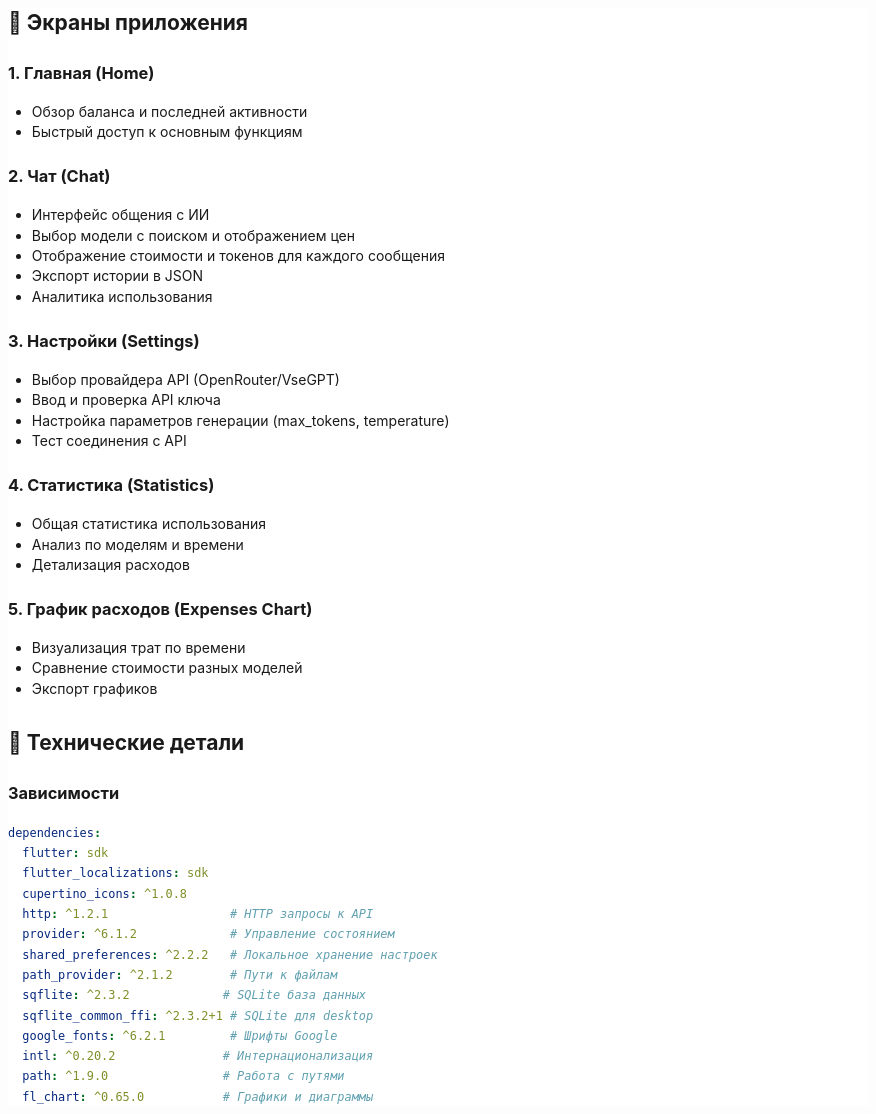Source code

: ## 📱 Экраны приложения

### 1. Главная (Home)
- Обзор баланса и последней активности
- Быстрый доступ к основным функциям

### 2. Чат (Chat)
- Интерфейс общения с ИИ
- Выбор модели с поиском и отображением цен
- Отображение стоимости и токенов для каждого сообщения
- Экспорт истории в JSON
- Аналитика использования

### 3. Настройки (Settings)
- Выбор провайдера API (OpenRouter/VseGPT)
- Ввод и проверка API ключа
- Настройка параметров генерации (max_tokens, temperature)
- Тест соединения с API

### 4. Статистика (Statistics)
- Общая статистика использования
- Анализ по моделям и времени
- Детализация расходов

### 5. График расходов (Expenses Chart)
- Визуализация трат по времени
- Сравнение стоимости разных моделей
- Экспорт графиков

## 🔧 Технические детали

### Зависимости
```yaml
dependencies:
  flutter: sdk
  flutter_localizations: sdk
  cupertino_icons: ^1.0.8
  http: ^1.2.1                 # HTTP запросы к API
  provider: ^6.1.2             # Управление состоянием
  shared_preferences: ^2.2.2   # Локальное хранение настроек
  path_provider: ^2.1.2        # Пути к файлам
  sqflite: ^2.3.2             # SQLite база данных
  sqflite_common_ffi: ^2.3.2+1 # SQLite для desktop
  google_fonts: ^6.2.1         # Шрифты Google
  intl: ^0.20.2               # Интернационализация
  path: ^1.9.0                # Работа с путями
  fl_chart: ^0.65.0           # Графики и диаграммы
```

• [Exercise aim]:
Among the lines of the data, find every one that holds "SQLite" and copy it.

• [Answer to the problem]:
  sqflite: ^2.3.2             # SQLite база данных
  sqflite_common_ffi: ^2.3.2+1 # SQLite для desktop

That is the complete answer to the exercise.